2018 - 2019

0612-2014-01
  Identity and Alliance in the Pentateuch                                                              
FACULTY OF HUMANITIES
Prof. Dalit Rom-ShiloniRosenberg - Jewish Studies208Sun1400-1600 Sem  2
 
 
University credit hours:  2.0

Course description

As generally in biblical literature, the Pentateuch portrays Israel coming from the outside, whether from Mesopotamia (Ur and/or Haran) or Egypt, to a land settled by Canaanite peoples. This course traces the diverse ways national identity conceptions were formulated in different sources of the Pentateuch, looking at the emphasis given to the foreign background of Israel in its cultural surrounding sphere.
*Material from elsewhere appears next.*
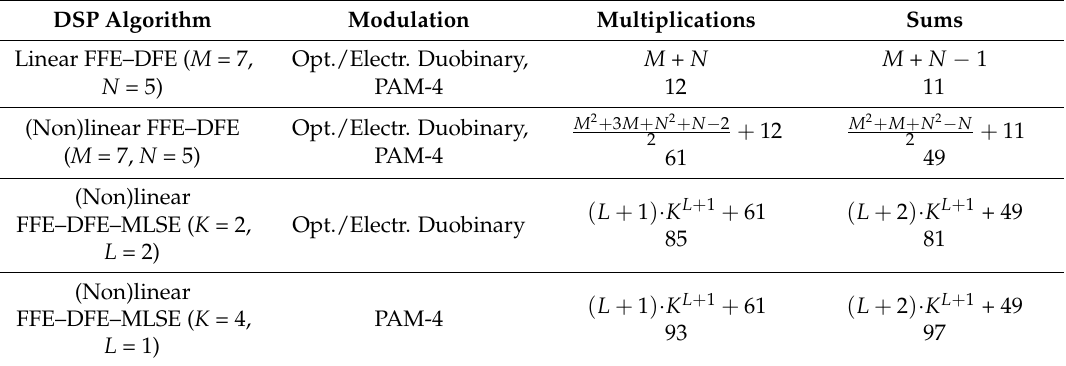
Table 1. Complexity (number of multiplications and sums per symbol) of various DSP algorithms. DSP Algorithm Modulation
The methodology is interdisciplinary: national identity conceptions will be investigated through several critical methods in Pentateuchal Studies, and with modern and post-modern studies of ethnic identification and ethnicity, as well as sociological and psychological approaches to group-identity studies. These approaches reveal the clear hierarchy and stereotipization lines that are stretched, and the paradigms of exclusivity and otherness that structure processes of legitimization and de-legitimization of one group over the other.
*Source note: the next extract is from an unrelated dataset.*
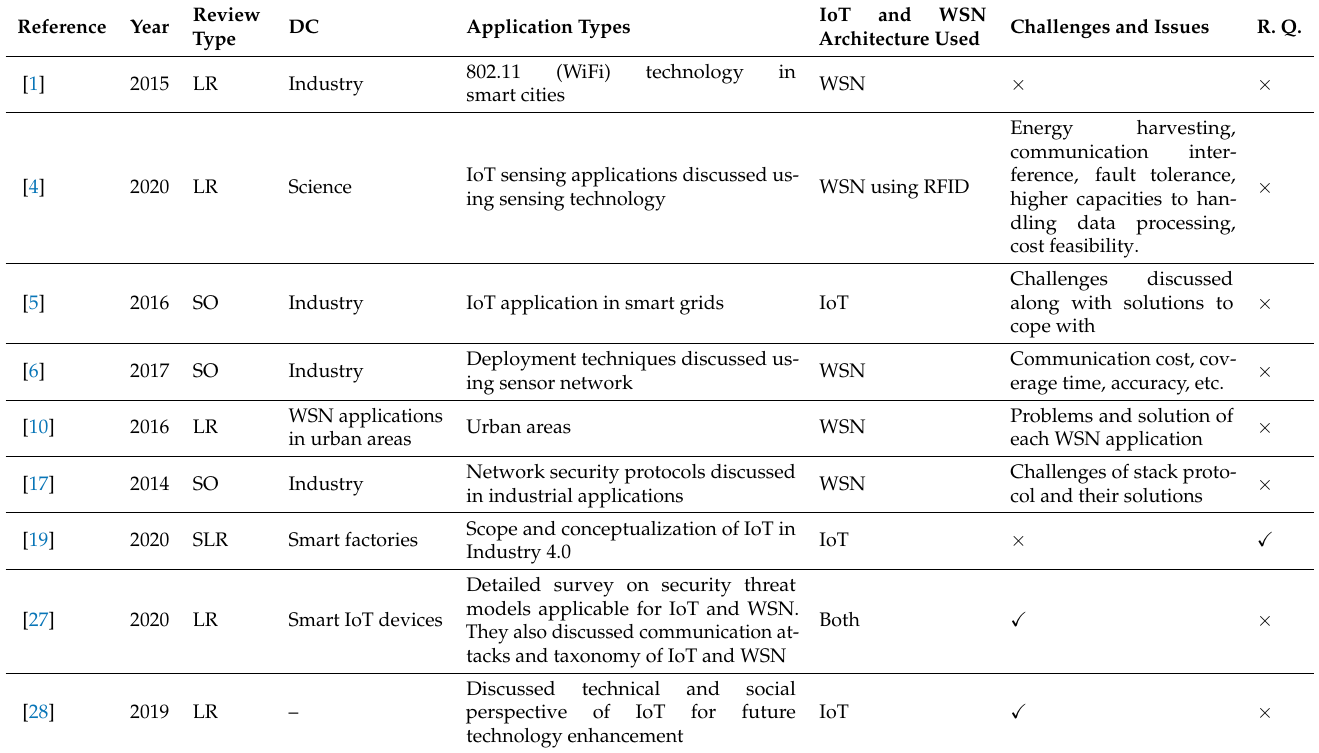
Table 2. Comparative analysis of the existing review papers. Key: deployment category—DC, literature review—LR, security overview—SO, bibliometric literature review—BLR, systematic litera- ture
We will study several circles of national group-identities, including those between Israel and the Canaanite peoples and Aram in the Patriarchal stories: Abraham-Isaac and Jacob (chapters from Genesis and Deuteronomy 26:5-10); the commandments to separate from the seven peoples, from the “peoples of the land” in the Pentateuch law codes (Exodus 23, 34; Leviticus 18, 20; and Deuteronomy 7).